Bieler Sachplan Velo – alter Wein in neuen Schläuchen?
2020 war – allen Krisen zum Trotz – für Velofahrer*innen ein gutes Jahr. Überall auf der Welt wurden Pop-Up Radwege gebaut oder Parkplätze in Velowege umgewandelt. Und in Biel? Ein behördenverbindlicher Sachplan Velo 2035 mit 80 Massnahmen ist seit letztem Jahr in Arbeit. Doch was taugt er und wie beeinflussen ihn die Erkenntnisse aus dem Westast-Dialog? Mit welcher Strategie wird Biel von einer Autostadt zur Velostadt? Eine Auslegeordnung.

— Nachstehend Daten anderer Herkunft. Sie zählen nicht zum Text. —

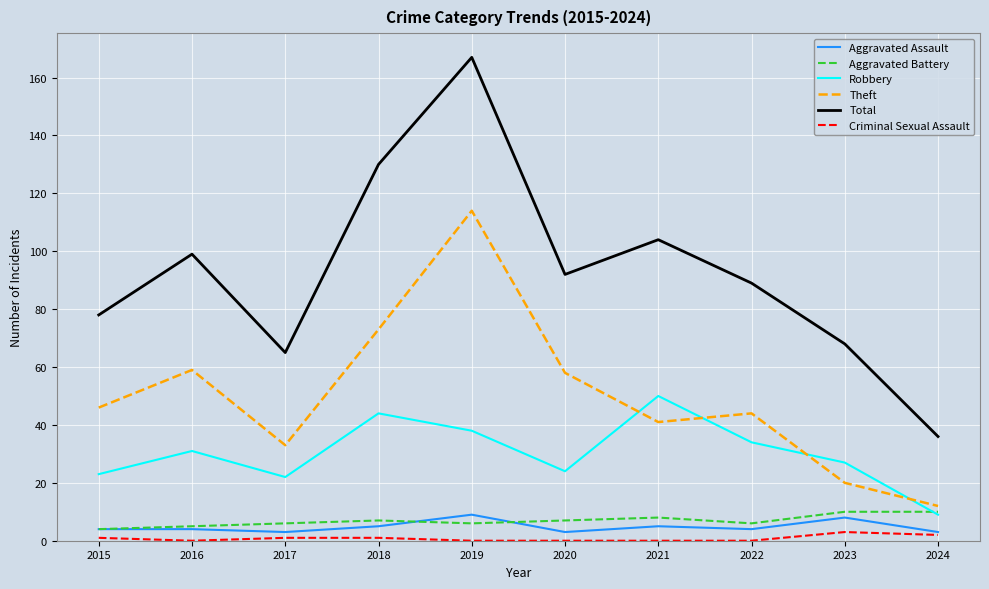

The value of Robbery at 2019 is 15. True or false?

False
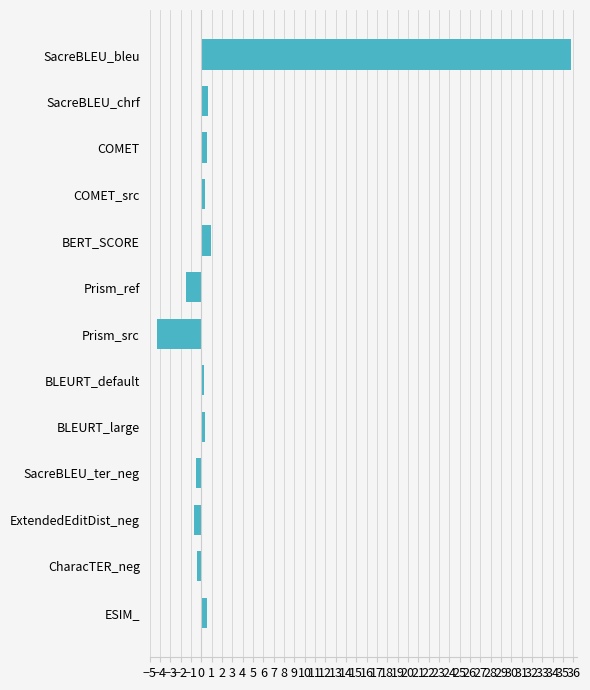

Is it true that the value at Prism_ref is -1.5?

True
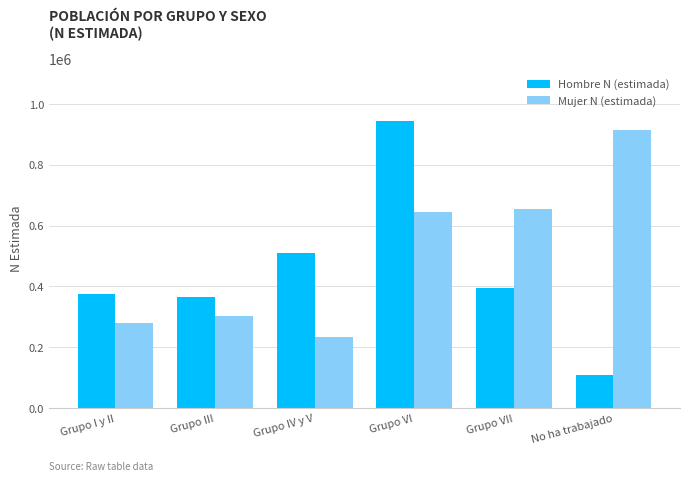

Count the number of data series in this chart.

2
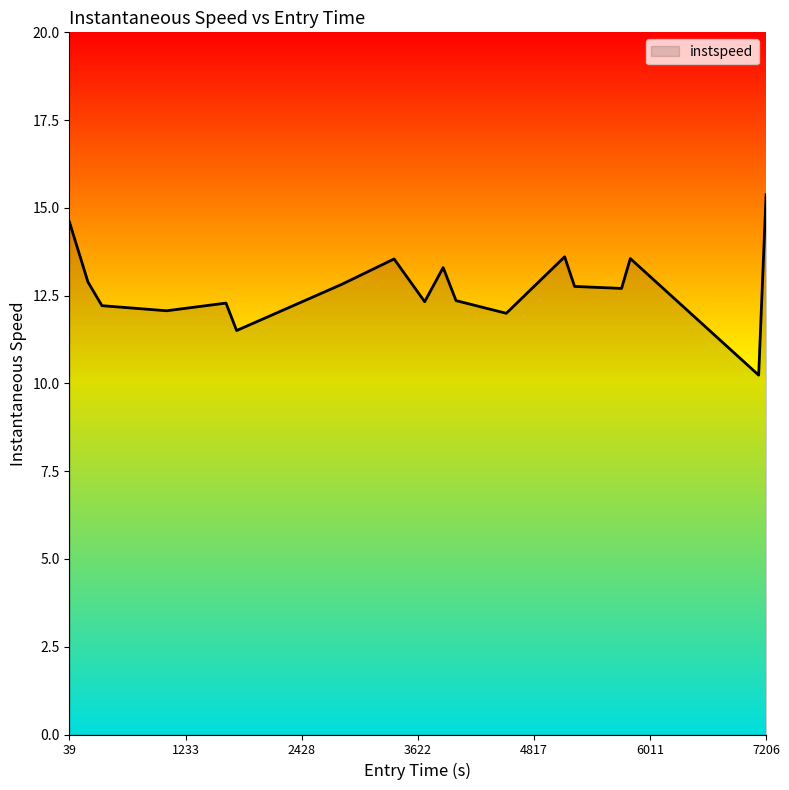

What is the greatest value displayed?

15.4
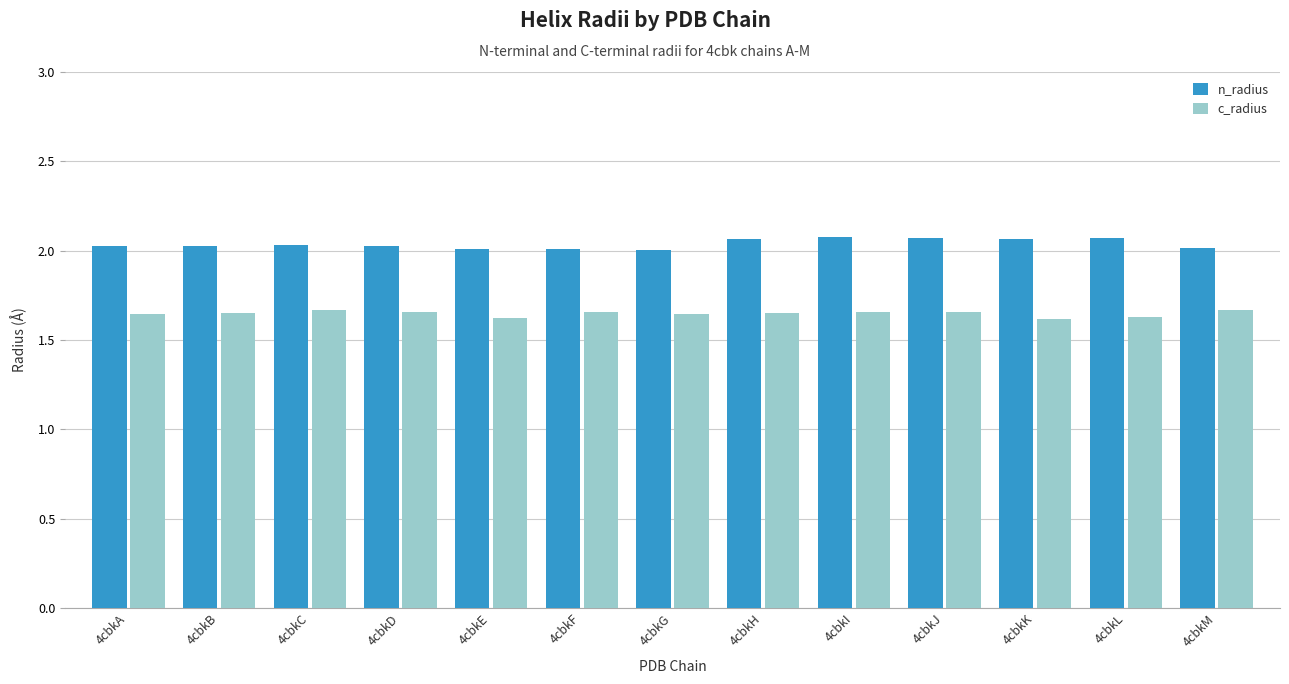

What is the minimum value for n_radius?

2.0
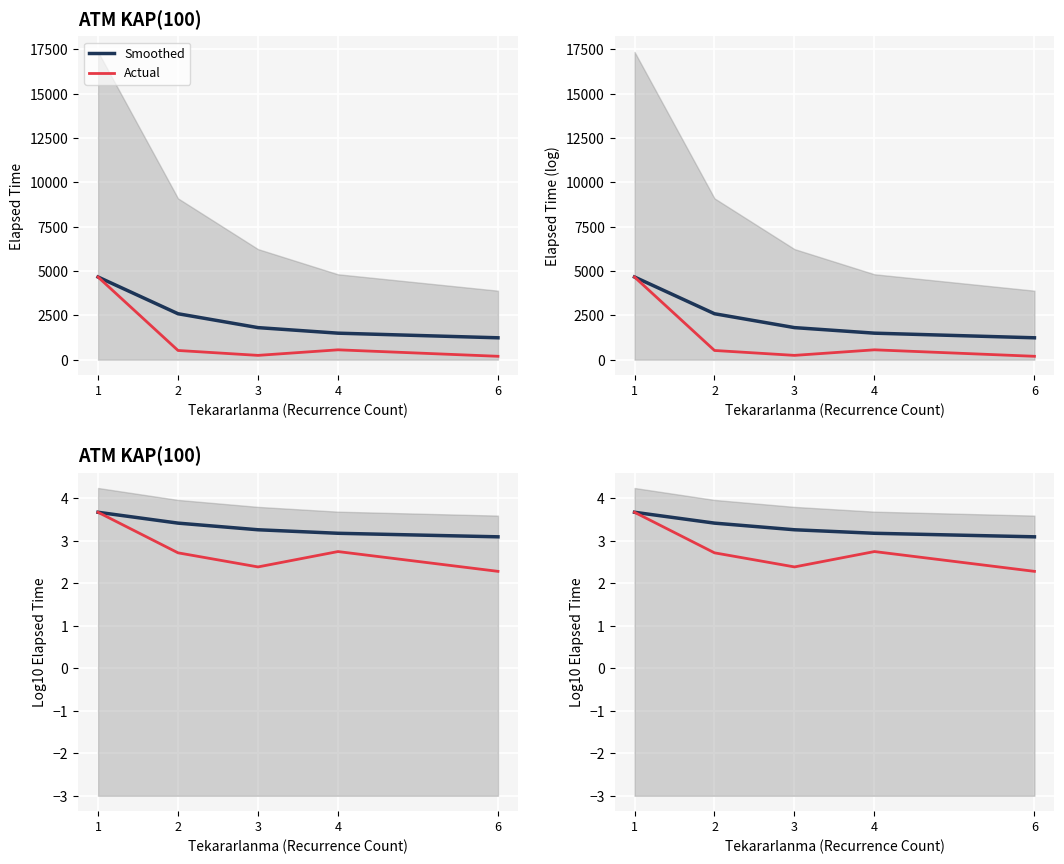

Which label corresponds to the smallest value in the chart?

6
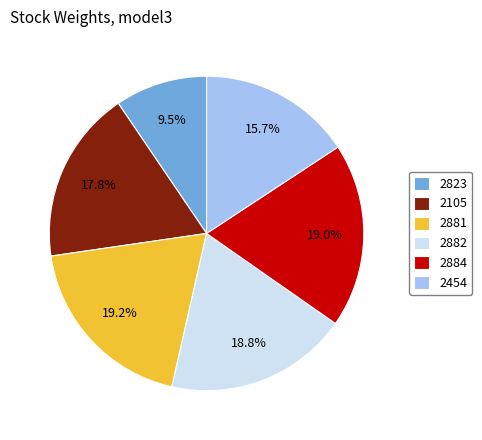

What portion of the pie excludes 2105?

82.2%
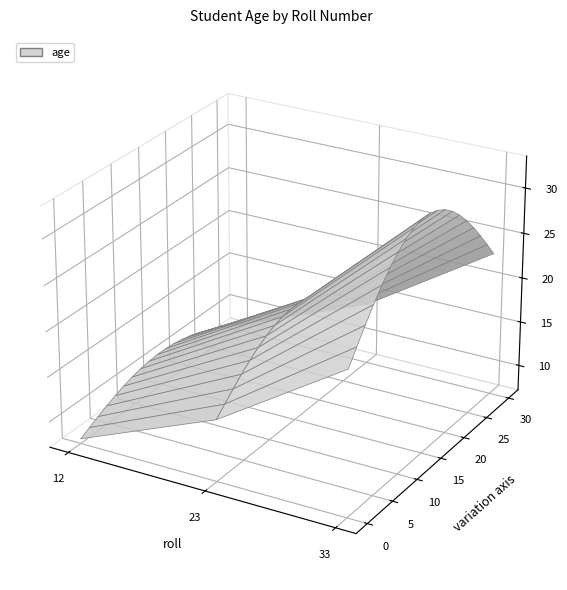

Reading left to right, extract all data points from this chart.

12=11	23=20	33=33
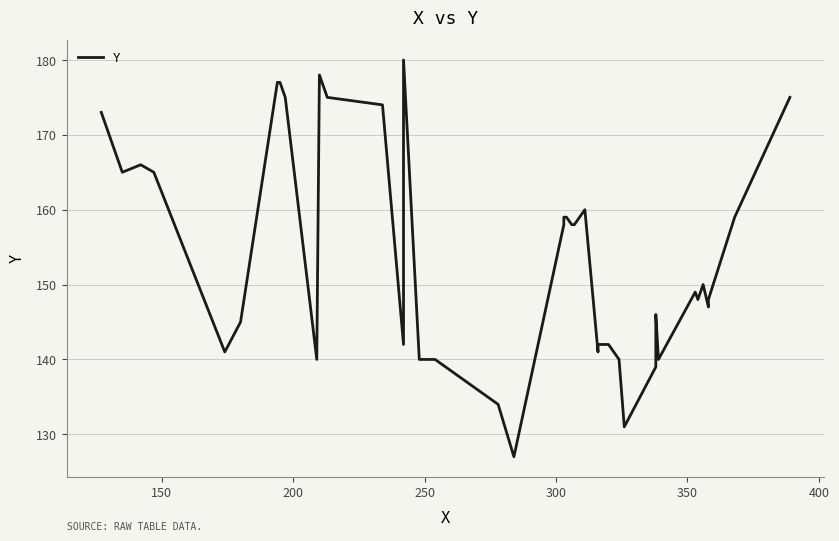

How many values are below 150?

20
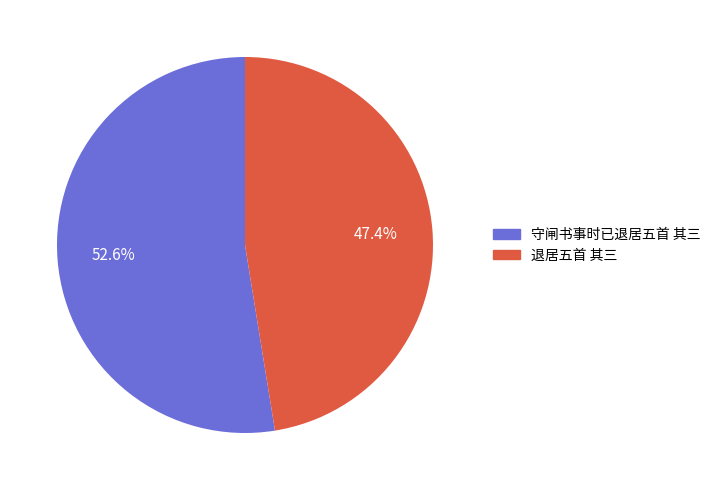

How many segments does this pie chart have?

2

Das Gute zuerst: Nach jahrelangen Diskussionen, mehreren Grossdemos und einem intensiven Westast-Dialog ist klar; das Betonmonster mit Anschlüssen im Stadtzentrum und 15 Jahren Bauzeit wird nicht gebaut. Auch ursprüngliche Befürworter*Innen wie Stadtpräsident Erich Fehr oder wirtschaftsnahe Kreise haben die Zeichen der Zeit erkannt. In den ab-schliessenden Empfehlungen zum Westast-Dialog wurde von fast allen politischen Seiten die Forderung nach einer konsequenten Förderung des Velos im urbanen Umfeld unterstützt. Die Velo- und Fussverkehrsachsen entlang der Gewässer begeistern und führen zur Frage: Wann geht es los mit der konsequenten Förderung?
Pop-Up-Velowege. Warum nicht in Biel?
Genf, Lausanne und sogar Fribourg haben es gezeigt: Mittels temporärer Verordnungen sind im Frühling / Sommer 2020 rasch und unbürokratisch Pop-Up-Velowege gebaut worden, welche nun nach und nach in dauerhafte Velowege umgebaut werden. In Biel sei dieser Weg geprüft und verworfen worden, lautet es aus der Bieler Verkehrsplanung. Als oberster Verkehrs-planer weist Erich Fehr darauf hin, dass es eine behördenverbindliche Planung brauche, sonst pfeife der konservative Kanton Bern zu eifrige Stadtplaner*innen zurück. Doch zeigt gerade die Bundeshauptstadt Bern auf: wo ein Wille mit einer Galionsfigur wie Ursula Wyss (und eine Velo-Offensive) ist, ist auch ein Weg.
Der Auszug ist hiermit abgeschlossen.